Further minimise the risk of dental injuries and emergencies by having your child wear safety gear while doing intense activities. Children should wear mouthguards while skateboarding, playing rugby, rock climbing or doing any other inherently dangerous activities.

2. You don't need to panic – some cracks are just superficial

Regardless of how careful you are or how much safety gear your child wears, accidents can happen. If your child chips or cracks his or her tooth, stay calm as you approach the situation.

Some cracks or chips are simply superficial, and they only affect the layer of enamel on your child's tooth. If you can see a crack but your child doesn't have any pain, you can wait until his or her next regular dental appointment to address it.

If the jagged edges around the chip or crack irritate your child's mouth or his or her lips, get a small amount of wax. You can use the wax sold for people with braces or just a bit of candle wax. Rub that over the tooth to create a protective layer that won't scratch your child's mouth.

3. You need to pay attention to your child's pain levels to determine how to react

In most cases, you can safely use over-the-counter pain killers for up to two days after your child cracks his or her tooth. If your child has no more pain after that time, it is likely just be a superficial crack. However, if the pain persists, you need to take your child to the emergency dentist as soon as possible.

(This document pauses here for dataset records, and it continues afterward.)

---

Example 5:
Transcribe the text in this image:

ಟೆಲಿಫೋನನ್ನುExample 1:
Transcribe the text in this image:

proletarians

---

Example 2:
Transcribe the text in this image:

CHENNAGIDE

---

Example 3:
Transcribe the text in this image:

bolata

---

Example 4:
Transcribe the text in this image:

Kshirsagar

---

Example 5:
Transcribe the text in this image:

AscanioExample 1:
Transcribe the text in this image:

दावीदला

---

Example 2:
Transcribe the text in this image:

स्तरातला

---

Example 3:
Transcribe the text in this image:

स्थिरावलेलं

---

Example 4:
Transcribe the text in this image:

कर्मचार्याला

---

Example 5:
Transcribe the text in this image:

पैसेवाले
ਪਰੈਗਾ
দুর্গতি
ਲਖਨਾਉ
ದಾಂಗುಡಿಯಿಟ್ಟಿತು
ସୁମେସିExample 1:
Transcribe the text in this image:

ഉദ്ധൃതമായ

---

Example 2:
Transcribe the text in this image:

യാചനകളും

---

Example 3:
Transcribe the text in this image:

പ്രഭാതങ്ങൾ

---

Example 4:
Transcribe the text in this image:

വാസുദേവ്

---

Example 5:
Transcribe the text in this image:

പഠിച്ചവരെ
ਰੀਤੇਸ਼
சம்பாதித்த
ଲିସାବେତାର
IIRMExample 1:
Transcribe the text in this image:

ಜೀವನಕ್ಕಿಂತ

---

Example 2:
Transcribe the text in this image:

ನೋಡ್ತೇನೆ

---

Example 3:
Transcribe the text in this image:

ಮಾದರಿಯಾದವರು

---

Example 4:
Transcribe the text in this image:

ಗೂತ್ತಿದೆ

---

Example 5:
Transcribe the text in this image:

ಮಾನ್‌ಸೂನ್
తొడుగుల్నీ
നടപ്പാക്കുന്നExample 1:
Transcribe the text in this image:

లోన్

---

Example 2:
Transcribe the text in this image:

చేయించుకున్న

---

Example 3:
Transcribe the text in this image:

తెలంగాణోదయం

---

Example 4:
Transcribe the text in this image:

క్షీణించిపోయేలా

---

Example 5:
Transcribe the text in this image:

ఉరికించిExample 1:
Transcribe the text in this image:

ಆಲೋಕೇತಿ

4. You cannot see all dental cracks

Not all dental cracks show up in the tooth. Some occur in the root of the tooth, and these invisible cracks can lead to serious issues. If your child sustains an injury to the face, keep an eye on his or her mouth.

If he or she reports lots of pain and has swelling in the gums around one of his or her teeth, he or she may have a crack in his or her tooth root. If you suspect a root crack, contact an emergency dentist right away and get into his or her office as soon as possible.

Unfortunately, a crack in that area can let in infection, which has the potential to kill the entire root and ruin the tooth completely.

5. You need to be aware that concussions may accompany cracked teeth

If your child has a cracked tooth, do not exclusively focus on that issue. If the crack happened as a result of a blow to the head, keep in mind that there may be other effects than just dental damage.

After any head injury, make sure that you monitor your child for signs of a concussion. Don't let your child fall asleep for several hours after the injury, and monitor him or her for signs of confusion, memory loss, lack of balance and nausea. If you see any of these signs, take your child to the emergency department immediately.